## Passage provided
◇ ◇ ◇ ◇ ◇
3 min read

CALGARY, Alberta —  Police in Calgary, home to Canada’s oil industry, ordered as many as 75,000 residents to leave their homes and closed most of the downtown business district after heavy rains flooded parts of the city and corporate headquarters lost power.

Suncor Energy Inc., Canada’s largest energy company by market value, was among businesses closing offices as workers were told to stay home and schools, bridges and roads were shut. The Bow and Elbow Rivers, which meet near the middle of Calgary, surged from their banks into neighborhoods and were expected to remain high for several days after 4 inches (10 centimeters) of rain fell over two days.

Calgary has imposed a state of emergency, with 26 communities ordered to be evacuated, according to the city’s website.

“The Bow is moving higher and faster than I have ever seen in my lifetime,” Calgary Mayor Naheed Nenshi said at a media conference posted Friday on the Calgary Police website. Nenshi said 75,000 people have been ordered evacuated. “Avoid all travel that is not absolutely necessary.”

Calgary suffered its worst flooding in about a century in June 2005 when surging waters damaged 40,000 homes and forced the evacuation of 1,500 people, according to the city website. Water on the Elbow River last night was flowing more than three times faster than during the 2005 flood, Alberta Premier Alison Redford said Friday at a press conference in Calgary.
◇ ◇ ◇ ◇ ◇
## Provided records

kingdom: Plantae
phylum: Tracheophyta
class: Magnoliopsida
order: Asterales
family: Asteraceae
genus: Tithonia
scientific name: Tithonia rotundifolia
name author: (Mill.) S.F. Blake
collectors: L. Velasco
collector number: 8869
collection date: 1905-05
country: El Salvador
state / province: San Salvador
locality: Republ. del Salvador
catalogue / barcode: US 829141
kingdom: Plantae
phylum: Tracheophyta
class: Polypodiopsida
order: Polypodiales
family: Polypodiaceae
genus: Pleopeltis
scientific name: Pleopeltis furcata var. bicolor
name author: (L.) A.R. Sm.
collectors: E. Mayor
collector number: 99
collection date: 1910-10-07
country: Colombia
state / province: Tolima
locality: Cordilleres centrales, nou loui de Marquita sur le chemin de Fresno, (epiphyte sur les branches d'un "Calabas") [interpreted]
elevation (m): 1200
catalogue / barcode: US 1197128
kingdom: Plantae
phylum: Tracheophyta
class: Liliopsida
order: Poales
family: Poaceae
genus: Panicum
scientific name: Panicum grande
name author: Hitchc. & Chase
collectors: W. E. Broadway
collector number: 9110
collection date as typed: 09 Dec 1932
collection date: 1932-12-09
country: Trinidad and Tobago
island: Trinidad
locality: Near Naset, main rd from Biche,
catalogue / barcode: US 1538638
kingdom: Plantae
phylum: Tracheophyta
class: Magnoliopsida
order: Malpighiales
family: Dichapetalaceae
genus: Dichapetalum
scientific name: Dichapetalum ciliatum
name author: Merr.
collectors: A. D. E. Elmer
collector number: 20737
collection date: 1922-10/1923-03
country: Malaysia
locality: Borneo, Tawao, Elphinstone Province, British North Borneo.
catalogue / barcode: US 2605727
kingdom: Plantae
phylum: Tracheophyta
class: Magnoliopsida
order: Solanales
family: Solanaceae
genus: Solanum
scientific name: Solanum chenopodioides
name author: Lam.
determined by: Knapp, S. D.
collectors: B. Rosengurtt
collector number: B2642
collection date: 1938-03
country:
◇ ◇ ◇ ◇ ◇
## Tasks and exercises
A - Copy out everything in the Calgary flood article from "Suncor Energy Inc., Canada’s" down to "over two days.".
B - Can you turn the paragraph of the Calgary flood article that begins "Suncor Energy Inc., Canada’s largest energy company" into a short bulleted list that keeps its main facts?
C - Answer these questions from the Calgary flood article, one per line:
(i) How many communities were ordered to be evacuated?
(ii) How much rain fell over the two days?
(iii) How many homes were damaged in the June 2005 flood?
The entries have nothing to do with the Calgary flood article.

## Exercise responses
A -
Suncor Energy Inc., Canada’s largest energy company by market value, was among businesses closing offices as workers were told to stay home and schools, bridges and roads were shut. The Bow and Elbow Rivers, which meet near the middle of Calgary, surged from their banks into neighborhoods and were expected to remain high for several days after 4 inches (10 centimeters) of rain fell over two days.

B -
- Suncor Energy Inc., Canada's largest energy company by market value, was among the businesses that closed offices.
- Workers were told to stay home, and schools, bridges and roads were shut.
- The Bow and Elbow Rivers, which meet near the middle of Calgary, overflowed into neighborhoods.
- The rivers were expected to stay high for several days after 4 inches (10 centimeters) of rain fell over two days.

C -
(i) 26
(ii) 4 inches (10 centimeters)
(iii) 40,000